#### [TASK LIST]
1. In the breast cancer study summary, for which phenotype is Clemmesen's Hook found in both black and white women?
2. Quote the breast cancer study summary word for word, everything from "For black and" down to "of these phenotypes.".

(DOCUMENT EXCERPT)

There is increasing evidence that breast cancer is a heterogeneous disease presented by different phenotypes and that white women have a higher breast cancer incidence rate, whereas black women have a higher mortality rate. It is also well known that white women have lower incidence rates than black women until approximately age 40, when rate curves cross over and white women have higher rates. The goal of this study was to validate the risk of white and black women to breast cancer phenotypes, stratified by statuses of the estrogen (ER) and progesterone (PR) receptors.
SEER17 data were fractioned by receptor status into [ER+, PR+], [ER−, PR−], [ER+, PR−], and [ER−, PR+] phenotypes. It was shown that in black women compared to white women, cumulative age-specific incidence rates are: (i) smaller for the [ER+, PR+] phenotype; (ii) larger for the [ER−, PR−] and [ER−, PR+] phenotypes; and (iii) almost equal for the [ER+, PR−] phenotype. Clemmesen's Hook, an undulation unique to women's breast cancer age-specific incidence rate curves, is shown here to exist in both races only for the [ER+, PR+] phenotype. It was also shown that for all phenotypes, rate curves have additional undulations and that age-specific incidence rates are nearly proportional in all age intervals.
For black and white women, risk for the [ER+, PR+], [ER−, PR−] and [ER−, PR+] phenotypes are race dependent, while risk for the [ER+, PR−] phenotype is almost independent of race. The processes of carcinogenesis in aging, leading to the development of each of the considered breast cancer phenotypes, are similar in these racial groups. Undulations exhibited on the curves of age-specific incidence rates of the considered breast cancer phenotypes point to the presence of several subtypes (to be determined) of each of these phenotypes.

(End DOCUMENT EXCERPT)
(MATERIAL PROVIDED)

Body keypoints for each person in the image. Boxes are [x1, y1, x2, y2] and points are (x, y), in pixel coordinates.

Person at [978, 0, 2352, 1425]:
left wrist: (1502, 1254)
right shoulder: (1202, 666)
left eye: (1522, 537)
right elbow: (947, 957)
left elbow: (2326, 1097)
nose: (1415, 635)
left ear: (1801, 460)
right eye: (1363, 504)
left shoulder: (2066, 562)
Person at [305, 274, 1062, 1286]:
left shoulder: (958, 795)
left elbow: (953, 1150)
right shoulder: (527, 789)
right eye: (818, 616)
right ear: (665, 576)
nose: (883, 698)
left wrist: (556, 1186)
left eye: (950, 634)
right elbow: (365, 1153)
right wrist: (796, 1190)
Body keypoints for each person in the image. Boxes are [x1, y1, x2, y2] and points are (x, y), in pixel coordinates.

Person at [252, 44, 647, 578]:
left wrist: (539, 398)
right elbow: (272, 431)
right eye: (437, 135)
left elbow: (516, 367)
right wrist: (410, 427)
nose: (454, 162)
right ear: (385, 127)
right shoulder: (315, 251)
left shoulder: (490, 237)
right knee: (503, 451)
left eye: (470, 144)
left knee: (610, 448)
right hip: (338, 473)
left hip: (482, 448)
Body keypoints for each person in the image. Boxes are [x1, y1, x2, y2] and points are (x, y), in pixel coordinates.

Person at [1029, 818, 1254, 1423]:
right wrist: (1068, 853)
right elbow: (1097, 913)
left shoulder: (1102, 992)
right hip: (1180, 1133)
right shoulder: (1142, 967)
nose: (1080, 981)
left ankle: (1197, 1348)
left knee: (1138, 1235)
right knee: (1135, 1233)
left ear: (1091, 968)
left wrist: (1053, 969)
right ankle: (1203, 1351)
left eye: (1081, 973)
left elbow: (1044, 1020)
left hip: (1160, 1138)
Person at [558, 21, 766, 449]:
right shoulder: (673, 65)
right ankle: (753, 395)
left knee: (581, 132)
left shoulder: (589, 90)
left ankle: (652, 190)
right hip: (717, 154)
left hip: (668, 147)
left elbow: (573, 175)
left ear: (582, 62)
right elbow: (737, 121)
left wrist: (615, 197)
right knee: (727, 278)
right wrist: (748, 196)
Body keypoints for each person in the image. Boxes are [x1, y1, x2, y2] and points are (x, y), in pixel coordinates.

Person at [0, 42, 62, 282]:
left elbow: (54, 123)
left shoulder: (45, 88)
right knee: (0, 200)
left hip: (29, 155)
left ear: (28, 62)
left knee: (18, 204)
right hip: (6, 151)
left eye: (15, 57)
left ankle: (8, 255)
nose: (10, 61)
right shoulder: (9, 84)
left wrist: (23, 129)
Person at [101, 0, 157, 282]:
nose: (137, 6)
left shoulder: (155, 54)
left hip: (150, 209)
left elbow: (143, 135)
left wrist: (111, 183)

(End MATERIAL PROVIDED)

#### [ANSWERS BELOW]
1. The [ER+, PR+] phenotype.

2.
For black and white women, risk for the [ER+, PR+], [ER−, PR−] and [ER−, PR+] phenotypes are race dependent, while risk for the [ER+, PR−] phenotype is almost independent of race. The processes of carcinogenesis in aging, leading to the development of each of the considered breast cancer phenotypes, are similar in these racial groups. Undulations exhibited on the curves of age-specific incidence rates of the considered breast cancer phenotypes point to the presence of several subtypes (to be determined) of each of these phenotypes.